_Description of the task_
Provide again, from the entries below, every line from the one containing "23: (409, 230, 1.17)" through the one containing "49: (340, 219, 1.16)", exactly as written, and no other line.

_Recorded information_
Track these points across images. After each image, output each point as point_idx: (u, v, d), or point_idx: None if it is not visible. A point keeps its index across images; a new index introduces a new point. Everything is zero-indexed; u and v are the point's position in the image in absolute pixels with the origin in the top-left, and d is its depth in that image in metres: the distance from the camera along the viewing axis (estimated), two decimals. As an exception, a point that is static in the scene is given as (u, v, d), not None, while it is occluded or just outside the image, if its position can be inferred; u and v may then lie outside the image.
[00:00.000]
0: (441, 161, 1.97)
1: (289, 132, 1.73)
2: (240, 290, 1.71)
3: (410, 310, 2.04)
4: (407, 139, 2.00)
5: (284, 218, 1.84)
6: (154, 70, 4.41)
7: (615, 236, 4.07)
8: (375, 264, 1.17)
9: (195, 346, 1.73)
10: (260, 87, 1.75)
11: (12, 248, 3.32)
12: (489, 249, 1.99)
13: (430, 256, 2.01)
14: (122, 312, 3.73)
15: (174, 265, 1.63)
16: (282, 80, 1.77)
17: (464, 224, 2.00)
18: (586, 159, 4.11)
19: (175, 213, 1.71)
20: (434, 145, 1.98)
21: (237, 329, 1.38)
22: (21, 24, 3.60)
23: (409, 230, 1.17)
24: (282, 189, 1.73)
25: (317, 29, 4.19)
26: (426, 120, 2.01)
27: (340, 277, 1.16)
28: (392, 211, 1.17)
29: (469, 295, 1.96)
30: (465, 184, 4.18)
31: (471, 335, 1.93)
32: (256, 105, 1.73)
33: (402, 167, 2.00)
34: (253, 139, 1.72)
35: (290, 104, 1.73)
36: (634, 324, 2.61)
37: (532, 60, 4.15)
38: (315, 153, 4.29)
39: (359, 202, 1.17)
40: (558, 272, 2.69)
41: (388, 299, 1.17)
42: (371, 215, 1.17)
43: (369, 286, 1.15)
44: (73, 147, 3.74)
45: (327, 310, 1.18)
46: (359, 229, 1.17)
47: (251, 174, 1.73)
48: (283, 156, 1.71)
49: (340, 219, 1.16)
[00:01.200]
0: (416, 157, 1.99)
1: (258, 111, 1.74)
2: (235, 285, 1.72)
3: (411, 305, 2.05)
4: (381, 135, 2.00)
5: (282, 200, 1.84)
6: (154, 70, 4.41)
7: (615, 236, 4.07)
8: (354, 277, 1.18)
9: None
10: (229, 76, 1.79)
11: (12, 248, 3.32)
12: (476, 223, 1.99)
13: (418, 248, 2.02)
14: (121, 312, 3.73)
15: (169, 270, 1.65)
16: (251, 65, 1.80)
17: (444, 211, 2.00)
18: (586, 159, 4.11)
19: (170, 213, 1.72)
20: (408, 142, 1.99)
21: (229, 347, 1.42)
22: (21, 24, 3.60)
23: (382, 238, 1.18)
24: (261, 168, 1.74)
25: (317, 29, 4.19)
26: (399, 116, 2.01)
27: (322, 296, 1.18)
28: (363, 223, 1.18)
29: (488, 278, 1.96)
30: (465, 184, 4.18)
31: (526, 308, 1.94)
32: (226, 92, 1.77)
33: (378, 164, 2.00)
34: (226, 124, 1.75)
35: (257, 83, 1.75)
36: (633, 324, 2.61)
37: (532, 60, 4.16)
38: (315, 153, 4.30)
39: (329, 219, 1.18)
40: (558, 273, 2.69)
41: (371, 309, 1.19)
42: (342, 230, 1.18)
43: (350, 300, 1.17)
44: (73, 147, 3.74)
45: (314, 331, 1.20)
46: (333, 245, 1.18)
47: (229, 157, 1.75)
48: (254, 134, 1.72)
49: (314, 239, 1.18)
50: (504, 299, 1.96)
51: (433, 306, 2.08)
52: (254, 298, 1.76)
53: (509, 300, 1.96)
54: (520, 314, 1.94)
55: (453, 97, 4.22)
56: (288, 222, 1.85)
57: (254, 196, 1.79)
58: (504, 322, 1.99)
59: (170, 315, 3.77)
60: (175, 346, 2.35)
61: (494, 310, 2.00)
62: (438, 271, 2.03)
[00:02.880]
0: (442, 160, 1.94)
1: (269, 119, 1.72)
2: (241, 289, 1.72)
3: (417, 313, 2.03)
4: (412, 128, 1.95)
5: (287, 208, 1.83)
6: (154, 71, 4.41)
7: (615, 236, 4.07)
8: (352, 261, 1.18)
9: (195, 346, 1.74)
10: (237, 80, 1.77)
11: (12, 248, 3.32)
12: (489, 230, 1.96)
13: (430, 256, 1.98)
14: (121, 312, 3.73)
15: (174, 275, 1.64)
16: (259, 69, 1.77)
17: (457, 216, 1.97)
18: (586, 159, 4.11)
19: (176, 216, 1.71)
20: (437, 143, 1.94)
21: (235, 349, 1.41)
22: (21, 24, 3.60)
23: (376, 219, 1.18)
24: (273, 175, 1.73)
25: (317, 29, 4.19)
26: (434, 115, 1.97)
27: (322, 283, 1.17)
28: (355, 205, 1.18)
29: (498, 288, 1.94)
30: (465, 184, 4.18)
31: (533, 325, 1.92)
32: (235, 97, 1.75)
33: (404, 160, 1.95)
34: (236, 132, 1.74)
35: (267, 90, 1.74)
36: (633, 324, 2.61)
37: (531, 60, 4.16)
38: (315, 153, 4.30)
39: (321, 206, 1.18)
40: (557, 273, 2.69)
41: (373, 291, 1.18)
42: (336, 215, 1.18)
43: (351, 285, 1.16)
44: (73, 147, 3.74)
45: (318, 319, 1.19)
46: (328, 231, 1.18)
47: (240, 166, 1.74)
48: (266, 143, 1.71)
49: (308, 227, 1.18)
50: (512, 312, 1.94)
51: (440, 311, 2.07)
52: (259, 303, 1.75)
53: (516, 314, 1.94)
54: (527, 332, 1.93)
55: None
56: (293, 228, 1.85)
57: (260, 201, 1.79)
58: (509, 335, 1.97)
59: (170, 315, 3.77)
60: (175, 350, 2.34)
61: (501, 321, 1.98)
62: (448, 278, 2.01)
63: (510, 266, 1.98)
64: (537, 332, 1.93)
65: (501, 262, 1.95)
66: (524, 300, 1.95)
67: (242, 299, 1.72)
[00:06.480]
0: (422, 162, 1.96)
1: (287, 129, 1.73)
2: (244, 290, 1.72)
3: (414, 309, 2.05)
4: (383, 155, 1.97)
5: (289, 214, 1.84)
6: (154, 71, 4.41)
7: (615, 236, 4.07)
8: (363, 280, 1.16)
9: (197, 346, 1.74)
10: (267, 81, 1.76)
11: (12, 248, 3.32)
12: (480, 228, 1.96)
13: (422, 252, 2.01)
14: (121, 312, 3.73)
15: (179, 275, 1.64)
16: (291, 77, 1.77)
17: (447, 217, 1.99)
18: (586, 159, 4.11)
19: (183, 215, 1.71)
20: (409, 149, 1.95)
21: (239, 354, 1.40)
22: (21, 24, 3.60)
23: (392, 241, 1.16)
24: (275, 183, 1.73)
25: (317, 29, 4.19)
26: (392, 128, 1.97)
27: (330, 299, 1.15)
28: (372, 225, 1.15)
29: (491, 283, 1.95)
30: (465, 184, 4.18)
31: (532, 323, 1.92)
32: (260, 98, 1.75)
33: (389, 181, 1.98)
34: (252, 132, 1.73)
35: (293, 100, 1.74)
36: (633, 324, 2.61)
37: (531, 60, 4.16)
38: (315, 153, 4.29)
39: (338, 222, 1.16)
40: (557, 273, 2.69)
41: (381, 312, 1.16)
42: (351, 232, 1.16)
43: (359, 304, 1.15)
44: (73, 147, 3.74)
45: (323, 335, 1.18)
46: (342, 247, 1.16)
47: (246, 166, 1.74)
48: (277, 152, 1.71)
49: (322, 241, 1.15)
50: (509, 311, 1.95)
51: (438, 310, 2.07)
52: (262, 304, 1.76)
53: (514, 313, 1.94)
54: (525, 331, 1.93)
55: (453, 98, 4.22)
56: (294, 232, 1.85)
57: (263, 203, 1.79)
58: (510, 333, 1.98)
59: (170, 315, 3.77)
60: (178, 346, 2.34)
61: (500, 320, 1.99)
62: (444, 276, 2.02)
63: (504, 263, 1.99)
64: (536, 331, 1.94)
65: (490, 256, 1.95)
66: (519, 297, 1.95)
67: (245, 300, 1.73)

_Answer box_
23: (409, 230, 1.17)
24: (282, 189, 1.73)
25: (317, 29, 4.19)
26: (426, 120, 2.01)
27: (340, 277, 1.16)
28: (392, 211, 1.17)
29: (469, 295, 1.96)
30: (465, 184, 4.18)
31: (471, 335, 1.93)
32: (256, 105, 1.73)
33: (402, 167, 2.00)
34: (253, 139, 1.72)
35: (290, 104, 1.73)
36: (634, 324, 2.61)
37: (532, 60, 4.15)
38: (315, 153, 4.29)
39: (359, 202, 1.17)
40: (558, 272, 2.69)
41: (388, 299, 1.17)
42: (371, 215, 1.17)
43: (369, 286, 1.15)
44: (73, 147, 3.74)
45: (327, 310, 1.18)
46: (359, 229, 1.17)
47: (251, 174, 1.73)
48: (283, 156, 1.71)
49: (340, 219, 1.16)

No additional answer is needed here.